Welcome to the Wakefield Doctrine (the theory of clarks, scotts and rogers)
This is the Doctrine’s contribution to the Unicorn Challenge bloghop.
jenne and ceayr have only one rule and that is a 250 word maximum for contributions.
(To read more from this series, go to ‘the Stone and the Crone‘)
“Remember when they built this place? How the stone masons insisted on returning down to Plockton every night? Either our appetites were far greater than I remember or they’d been warned about certain fauna.”
“I must’ve gained five stone over a single summer.”
“Aye and still working it off,”
Against the lower trunk of the 200-year-old oak, the woman’s burlap cloak made her indistinguishable from the riven and craggy bark of a tree that was a sapling when the pair had last visited. It would have taken the occupants of the Land Rover’d tourists more time in concentrated scanning of the forest beyond the lawns than their generation was inclined to invest in parts of the world not displayed on their phones.

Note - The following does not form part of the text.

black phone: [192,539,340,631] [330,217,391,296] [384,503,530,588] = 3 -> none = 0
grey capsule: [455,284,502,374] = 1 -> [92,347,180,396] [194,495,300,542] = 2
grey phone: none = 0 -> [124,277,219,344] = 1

“Here now!” To her left, doing a passable imitation of a coarse greywacke outcropping, the aptly named, Stone, felt a camouflage-compromising guffaw growing. Of long-term couples, it is said that jokes are nearly impossible because every punchline is telegraphed from common experience.

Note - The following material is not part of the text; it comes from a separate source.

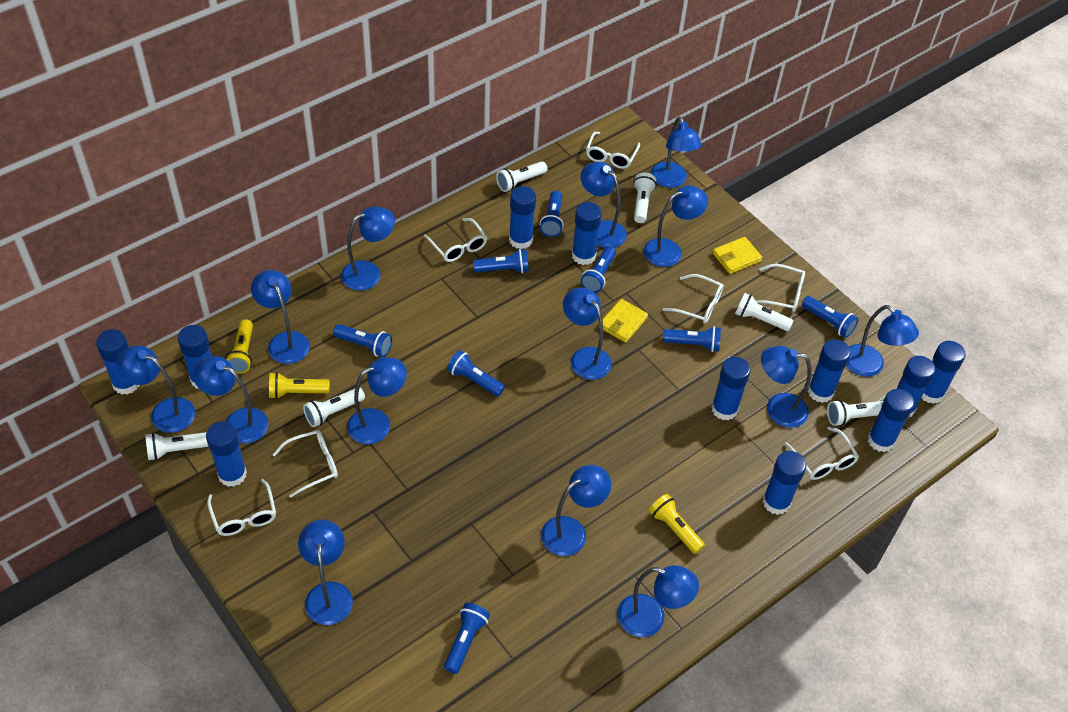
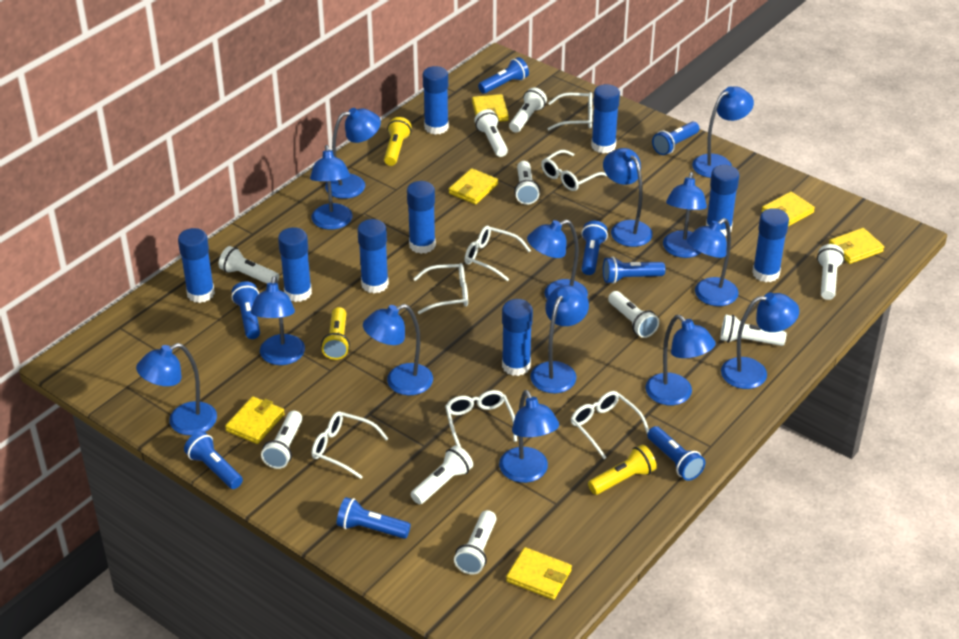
blue glue stick: [96,329,140,394] [178,325,212,389] [206,422,247,487] [509,186,536,249] [572,202,602,265] [711,357,751,420] [763,451,806,515] [808,339,851,403] [868,389,915,452] [896,356,935,419] [922,341,966,404] = 11 -> [178,228,215,303] [278,227,312,302] [357,219,389,293] [407,181,436,254] [423,66,449,135] [502,299,533,376] [591,84,620,153] [706,165,739,236] [752,208,789,282] = 9
white flashlight: [145,432,208,460] [303,388,365,427] [496,161,547,192] [633,172,656,223] [735,293,794,331] [827,400,883,426] = 6 -> [219,246,279,284] [261,411,303,469] [411,445,473,504] [454,510,496,574] [474,109,508,157] [509,87,547,133] [514,161,540,205] [608,291,659,338] [720,314,786,346] [817,244,845,300] = 10
yellow wallet: [602,299,648,343] [713,237,762,274] = 2 -> [225,396,285,444] [449,168,498,204] [472,94,509,122] [506,547,572,600] [761,192,815,226] [829,228,884,264] = 6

“Remember what you starting calling the construction site?”
The ancient woman’s effort to resist the urge to laugh resulted in a coughing fit, every old reptile’s instinctive tightening around the snake hook violating the safety of its ground cover-and-roots hideaway.
“Carron Carry-out?”
“Stop it, mo chirdhe,” the gruffness in the man’s voice, in unintended simpatico with their choice of hiding places against stone and bark, nearly disguised for his feelings of concern for his companion.
A romantic trip down memory lane in a cleverly crafted disguise, Clark.
I like the sentence about long-term couples – and this couple certainly is long-term.
Our modern society neatly damned in the second sentence of the fourth paragraph.
‘Carron Carry Out’ – excellent.
And your research is most impressive.
Excellent!
‘more time … than their generation was inclined to invest in parts of the world not displayed on their phones’
You nailed it there, old pip.
And maybe you should visit there, top up your quality research and enjoy the reality.
“Against the lower trunk of the 200-year-old oak, the woman’s burlap cloak made her indistinguishable from the riven and craggy bark of a tree that was a sapling when the pair had last visited.”
A wonderful sentence and very enjoyable read.